Mari Carmen Aponte, yang dicalonkan oleh Obama pada bulan Desember, menarik pencalonannya di pos diplomatik lain di era Clinton untuk pertanyaan tentang hubungan masa lalunya dengan seseorang yang tampaknya menarik perhatian FBI.
Sen Jim Demint, Rs.C., memaksa Komite Senat tentang Hubungan Luar Negeri untuk menunda persidangan yang dijadwalkan minggu ini hingga Rabu depan.
“Kekhawatiran serius tentang calon ini muncul ketika dia dinominasikan untuk posisi lain selama pemerintahan Clinton,” kata Demint kepada FoxNews.com dalam sebuah pernyataan tertulis. ‘Saya meminta komite waktu ekstra untuk meninjau masalah ini. Sejauh ini, kami belum menerima semua informasi yang kami minta. ‘
Pada tahun 1998, pencalonan Aponte Presiden Clinton untuk Duta Besar untuk Republik Dominika setelah Panel Hubungan Luar Negeri menanyainya tentang hubungannya di masa lalu dengan Roberto Tamayo, yang menyatakan keprihatinan pada FBI tentang ‘kemungkinan hubungan dengan pemerintah Kuba’ dan ‘mantan pejabat dengan pengetahuan tentang nominasi tersebut mengatakan FoxNews.com.
Oleh komite, Aponte melihat melalui komite untuk pembukaan bahwa dia menghadiri sebuah pesta di misi Kuba ke PBB di New York, kata mantan pejabat itu.
Menurut laporan pada saat itu, mantan agen intelijen Kuba juga mengatakan kepada sebuah surat kabar bahasa Spanyol di Miami pada tahun 1993 bahwa Intelijen Kuba sedang berusaha merekrutnya melalui pacarnya.
Pada saat Clinton mencalonkannya, hubungan itu berakhir – mantan pejabat itu mengatakan komite Senat juga tidak memiliki bukti perekrutan seperti itu.

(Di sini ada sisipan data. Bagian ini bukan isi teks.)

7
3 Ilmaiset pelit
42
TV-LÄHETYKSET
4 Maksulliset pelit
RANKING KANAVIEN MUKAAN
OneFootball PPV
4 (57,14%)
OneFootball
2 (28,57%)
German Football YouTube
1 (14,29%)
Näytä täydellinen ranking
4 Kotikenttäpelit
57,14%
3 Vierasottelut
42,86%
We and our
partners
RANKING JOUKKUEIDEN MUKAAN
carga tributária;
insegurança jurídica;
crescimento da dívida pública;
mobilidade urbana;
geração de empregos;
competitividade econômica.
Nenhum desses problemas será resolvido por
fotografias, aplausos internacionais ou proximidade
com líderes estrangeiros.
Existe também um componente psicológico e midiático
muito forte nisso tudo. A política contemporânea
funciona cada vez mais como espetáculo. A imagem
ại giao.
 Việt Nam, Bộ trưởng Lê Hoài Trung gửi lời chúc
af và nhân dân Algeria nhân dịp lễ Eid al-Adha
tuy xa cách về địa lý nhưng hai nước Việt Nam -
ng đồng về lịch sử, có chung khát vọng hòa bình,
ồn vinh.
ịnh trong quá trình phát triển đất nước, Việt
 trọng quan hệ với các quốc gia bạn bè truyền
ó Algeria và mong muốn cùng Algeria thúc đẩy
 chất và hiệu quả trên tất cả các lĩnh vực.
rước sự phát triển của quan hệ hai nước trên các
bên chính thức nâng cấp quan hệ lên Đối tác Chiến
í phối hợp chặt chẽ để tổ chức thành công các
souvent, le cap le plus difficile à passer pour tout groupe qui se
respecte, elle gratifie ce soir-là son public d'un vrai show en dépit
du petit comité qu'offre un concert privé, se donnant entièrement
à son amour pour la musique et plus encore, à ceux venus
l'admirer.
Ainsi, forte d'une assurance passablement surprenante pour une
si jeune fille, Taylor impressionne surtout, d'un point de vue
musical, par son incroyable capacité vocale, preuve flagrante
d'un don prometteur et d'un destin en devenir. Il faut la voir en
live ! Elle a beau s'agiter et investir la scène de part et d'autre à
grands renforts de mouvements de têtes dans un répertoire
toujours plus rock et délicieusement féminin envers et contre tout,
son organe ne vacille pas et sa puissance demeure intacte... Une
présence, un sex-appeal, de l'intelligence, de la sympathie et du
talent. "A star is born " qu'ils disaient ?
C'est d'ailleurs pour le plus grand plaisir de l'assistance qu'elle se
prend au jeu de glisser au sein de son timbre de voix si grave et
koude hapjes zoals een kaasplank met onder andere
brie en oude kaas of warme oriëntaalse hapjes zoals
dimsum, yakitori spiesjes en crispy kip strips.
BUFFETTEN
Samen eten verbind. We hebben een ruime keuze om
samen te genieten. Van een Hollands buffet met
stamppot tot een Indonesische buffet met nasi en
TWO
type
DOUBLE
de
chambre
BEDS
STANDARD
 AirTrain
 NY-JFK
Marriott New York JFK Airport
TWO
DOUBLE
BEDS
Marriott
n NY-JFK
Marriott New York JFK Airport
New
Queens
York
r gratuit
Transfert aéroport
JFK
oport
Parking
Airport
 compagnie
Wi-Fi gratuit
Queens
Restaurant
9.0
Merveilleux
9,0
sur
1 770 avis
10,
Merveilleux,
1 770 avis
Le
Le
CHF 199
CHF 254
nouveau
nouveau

Tetapi sumber itu mengatakan bahwa komite akhirnya khawatir tentang hubungannya dengan Tamayo, dan apakah itu dapat dieksploitasi oleh pemerintah Kuba.
Miami Herald melaporkan pada tahun 1999 bahwa FBI Apount membersihkan bahwa itu ditargetkan dalam skema perekrutan. The Washington Times mengutip mantan agen FBI pada saat itu, mengatakan Tamayo sebenarnya adalah sumber informasi yang berharga untuk FBI.
Gedung Putih membela Aponte ketika pencalonannya diumumkan pada bulan Desember.
“Seperti yang dilaporkan sebelumnya, FBI sepenuhnya menyelidiki masalah ini pada tahun 1999, dan kali ini, Aponte menerima penyelidikan latar belakang menyeluruh oleh keamanan diplomatik sebagai bagian dari proses nominasi,” kata juru bicara Withuis Tommy Vietor dalam email ke Foxnews.com.
“Jika ada keraguan, presiden tidak akan mencalonkan Ms. Aponte ke posisi ini,” katanya.
Tetapi mantan pejabat nominasi itu mengatakan Tamayo mungkin bukan FBI -“tahi lalat”, dan bahwa kontaknya dengan agensi itu tidak berarti dia tidak bersalah.
Aponte adalah kontributor yang produktif bagi Demokrat, termasuk Menteri Luar Negeri Hillary Clinton, ketika dia mencalonkan diri untuk Senat dan lainnya. Pengacara memiliki latar belakang hukum yang luas, setelah menjabat sebagai presiden Asosiasi Bar Nasional Hispanik, serta di Dewan Dewan Nasional La Raza dan Dana Pertahanan dan Pendidikan Hukum Puerto Rico. Ia dilahirkan di Puerto Rico.
Stephen Clark dan Judson Berger, FoxNews.com, berkontribusi pada laporan ini.